Lluis Companys entrevistado.

En el diálogo, Chaves expresa que no va a ser una entrevista amable. En primer lugar le hace ver que los temores de su vuelta pueden perjudicar a la precaria situación económica española. Companys le reponde: “al gobernar lo haré teniendo siempre presentes los intereses fundamentales de la economía de España y de Cataluña. No vamos a cegar estúpidamente las fuentes de riqueza del país con aventuras gubernamentales” (…) [Chaves le manifiesta también sus dudas sobre el respeto a la libertad democrática de su gobierno. La respuesta de Companys es encendida y encolerizada refiriendose a la burguesía catalana] “yo no voy a convertirme en la defensa de la burguesía como ellos creen. Ni mucho menos. Defender sus privilegios, su anquilosamiento, su incapacidad, nunca”.

Lluis Companys vuelve a Barcelona en 1936.

                En el mes de junio, Chaves siente que el gobierno y con él la república se deslizan hacia el fracaso. En medio de tal ambiente escribe varias crónicas en Ahora con el título de Andalucía roja y la Blanca Paloma.[ La Romería del Rocío que se celebraba al margen de enormes tensiones sociales y políticas, transcurrió con tranquilidad. Hemos seleccionado la última crónica, la cuarta: el momento cúlmen de la romería. Como analiza Isabel Cintas solo una frase presagiaba el 18 de julio“Cada viva a la Blanca Paloma es un disimulado muera a la República”.

              ANDALUCÍA ROJA Y «LA BLANCA PALOMA»

Cuarta crónica

Con la fresca, la Hermandad de Almonte, la más antigua, al frente su mayordomo, y tras él sus dignatarios revestidos de la solemnidad que el viejo rito requiere, recorre el real para invitar cortésmente al rosario que se ha de celebrar por la noche a las demás hermandades. Tienen estos hermanos mayores, al cumplir ceremoniosamente sus ritos, un continente señoril, un ademán reposado y austero, una dignidad que ya es difícil encontrar por España.

Viéndoles cumplimentarse con el sombrero de ala ancha en la mano, guardándose respetuosamente las distancias, como acaso sólo sepan hacerlo hoy en algunos viejos castillos de Inglaterra, relevándose pausadamente en el uso de la palabra, breve, sucinta, pulida y cortés, se advierte claramente cómo se ha ido achabacanando la vida española, y hay que reconocer que, frente al envilecimiento de la vida aristocrática en las ciudades y los salones, la única aristocracia verdadera que hay en España es la del pueblo, la de los campesinos y, sobre todo, la de los campesinos del Sur. Esto se ve aquí con absoluta diafanidad. La verdadera aristocracia de Andalucía está en el pueblo, y los aristócratas andaluces son tales aristócratas en cuanto se parecen al pueblo mientras imitan su ademán, copian su traje y adoptan sus costumbres.

Datos proporcionados:

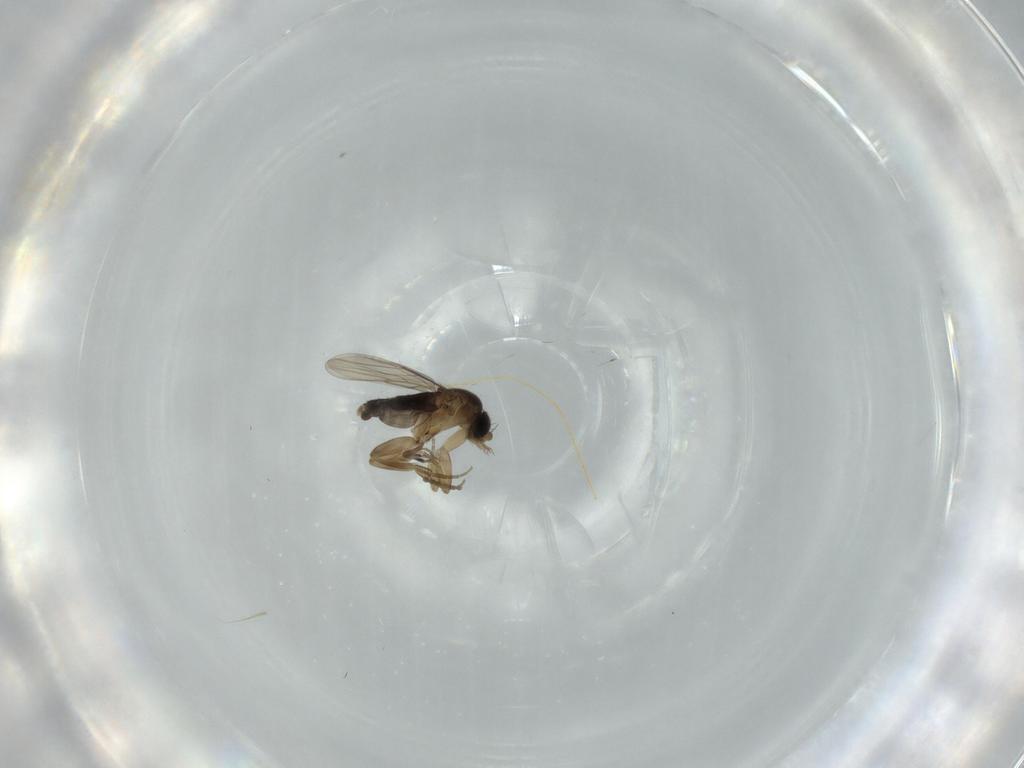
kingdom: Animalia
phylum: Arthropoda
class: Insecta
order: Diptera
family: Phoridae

* * *

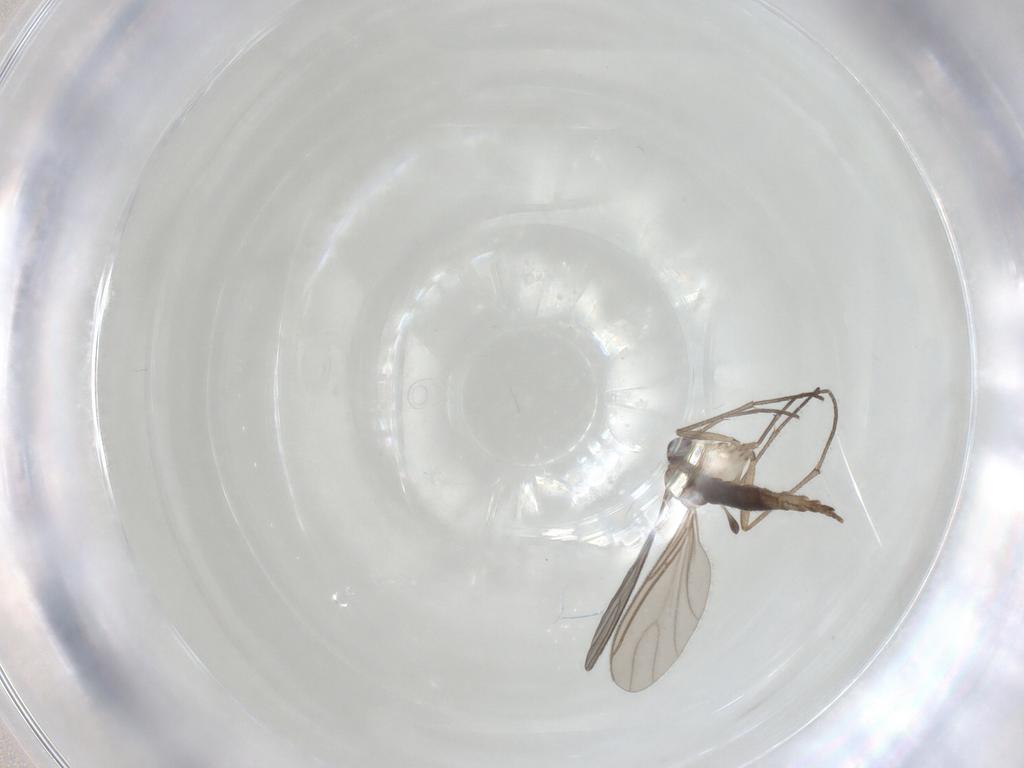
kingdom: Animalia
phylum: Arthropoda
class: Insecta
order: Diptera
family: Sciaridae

Lista de tareas:
1. Di si cada afirmación concuerda con el texto. Responde sí o no y cita las palabras exactas del texto que lo deciden. (a) Companys asegura que defenderá los privilegios de la burguesía. (b) La Romería del Rocío transcurrió con tranquilidad. (c) La Hermandad de Almonte es la más antigua.
2. Devuelve, copiado sin cambios del texto, el tramo desde "En el diálogo, Chaves" hasta "Barcelona en 1936.".

Resultados esperados:
1.
(a) No: "Defender sus privilegios, su anquilosamiento, su incapacidad, nunca".
(b) Sí: "transcurrió con tranquilidad".
(c) Sí: "la Hermandad de Almonte, la más antigua".

2.
En el diálogo, Chaves expresa que no va a ser una entrevista amable. En primer lugar le hace ver que los temores de su vuelta pueden perjudicar a la precaria situación económica española. Companys le reponde: “al gobernar lo haré teniendo siempre presentes los intereses fundamentales de la economía de España y de Cataluña. No vamos a cegar estúpidamente las fuentes de riqueza del país con aventuras gubernamentales” (…) [Chaves le manifiesta también sus dudas sobre el respeto a la libertad democrática de su gobierno. La respuesta de Companys es encendida y encolerizada refiriendose a la burguesía catalana] “yo no voy a convertirme en la defensa de la burguesía como ellos creen. Ni mucho menos. Defender sus privilegios, su anquilosamiento, su incapacidad, nunca”.

Lluis Companys vuelve a Barcelona en 1936.